Tous ces bouleversements se traduisent par un besoin supplémentaire de 85.000 logements pour satisfaire les nouvelles familles monoparentales, les célibataires et les plus de 85 ans dont le nombre ne cesse de s'accroître.

Donc, oui pour répondre à Jean-Yves, il existe une vraie demande locative. Mais attention, elle n'est pas la même selon les régions.

Combien un retraité doit-il débourser pour vivre dans une maison de retraite ?

Celui ou celle qui vit en maison de retraite  paie en moyenne 2.200 euros par mois pour son logement et les prestations qui l'accompagnent. Ce qui représente deux fois le montant moyen  d'une pension de retraite, soit 1.100 euros  et entre 14 et 15 fois le minimum vieillesse. Bien sur, il s'agit là d'une moyenne avec de fortes différences d'une maison de retraite à l'autre : entre 1.200 euros et 2.900 euros  relève l'IGAS. Mais cette différence n'est pas due au secteur, peu importe qu'il soit public, privée ou associatif, ni à des prestations haut de gamme mais à la situation de la maison de retraite. Les moins chères se trouvent à la campagne et les plus onéreuses en villes. Ces sommes ne comprennent pas l'APA- l'aide personnalisée à l'autonomie et les prises en charges de la Sécurité sociale.  

Catherine a loué une petite maison pour ses vacances et mauvaise surprise, une fois sur place elle s'aperçoit que la location ne correspond pas au descriptif fourni quand elle a versé un acompte Que peut-elle faire ?

Catherine  a reçu comme la loi l'exige un descriptif des lieux qui comprend la situation du logement (à 5 mn de la mer ? En centre ville ?), les caractéristiques du logement (deux pièces, un emplacement pour garer sa voiture ? et l'équipement du logement  (meubles, TV, machine à laver la vaisselle). Elle a  versé des arrhes ou un acompte.

Une fois sur place c'est la désillusion ! Deux situations peuvent se présenter. Le logement est insalubre. Vous avez par exemple remarqué que l'installation électrique était défectueuse. Dans ce cas, ne prenez pas possession des lieux. Ne versez pas le solde du prix de la location. Et exigez par lettre recommandée avec accusé de réception le remboursement des sommes versées. Si en revanche, le logement ne correspond pas au descriptif ou aux photos, il vous  faut consigner les différences rencontrées sur l'état des lieux et ne pas verser le solde du prix.

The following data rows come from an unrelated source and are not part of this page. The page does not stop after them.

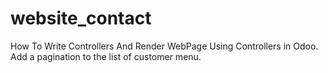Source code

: # website_contact
How To Write Controllers And Render WebPage Using Controllers in Odoo. Add a pagination to the list of customer menu.
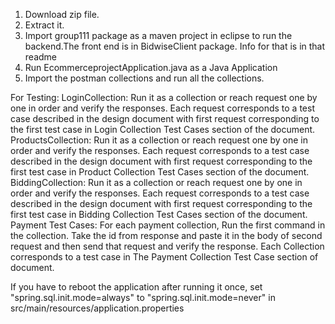 1. Download zip file. 
2. Extract it.
3. Import group111 package as a maven project in eclipse to run the backend.The front end is in BidwiseClient package. Info for that is in that readme
4. Run EcommerceprojectApplication.java as a Java Application
5. Import the postman collections and run all the collections.

For Testing:
LoginCollection: Run it as a collection or reach request one by one in order and verify the responses. Each request corresponds to a test case described in the design document with first request corresponding to the first test case in Login Collection Test Cases section of the document.
ProductsCollection: Run it as a collection or reach request one by one in order and verify the responses. Each request corresponds to a test case described in the design document with first request corresponding to the first test case in Product Collection Test Cases section of the document.
BiddingCollection: Run it as a collection or reach request one by one in order and verify the responses. Each request corresponds to a test case described in the design document with first request corresponding to the first test case in Bidding Collection Test Cases section of the document.
Payment Test Cases: For each payment collection, Run the first command in the collection. Take the id from response and paste it in the body of second request and then send that request and verify the response.
Each Collection corresponds to a test case in The Payment Collection Test Case section of document.

If you have to reboot the application after running it once, set "spring.sql.init.mode=always" to "spring.sql.init.mode=never" in src/main/resources/application.properties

Prendre immédiatement contact avec l'agence ou, si la location a été faite en direct, avec le propriétaire. L'essentiel est de se ménager des preuves  grâce à  l'état des lieux contradictoire et cosigné et à la prise de photos. L'idéal serait bien sur de faire intervenir un huissier.  L'objectif sera alors d'obtenir une minoration du prix de la location. Vous pouvez aussi saisir la DDCCRF (direction départementale de la concurrence  de la consommation et de la répression des fraudes) du département du lieu de la location. Un procès verbal sera alors dressé. Ou  porter plainte avec constitution de partie civile pour exiger des dommages et intérêts.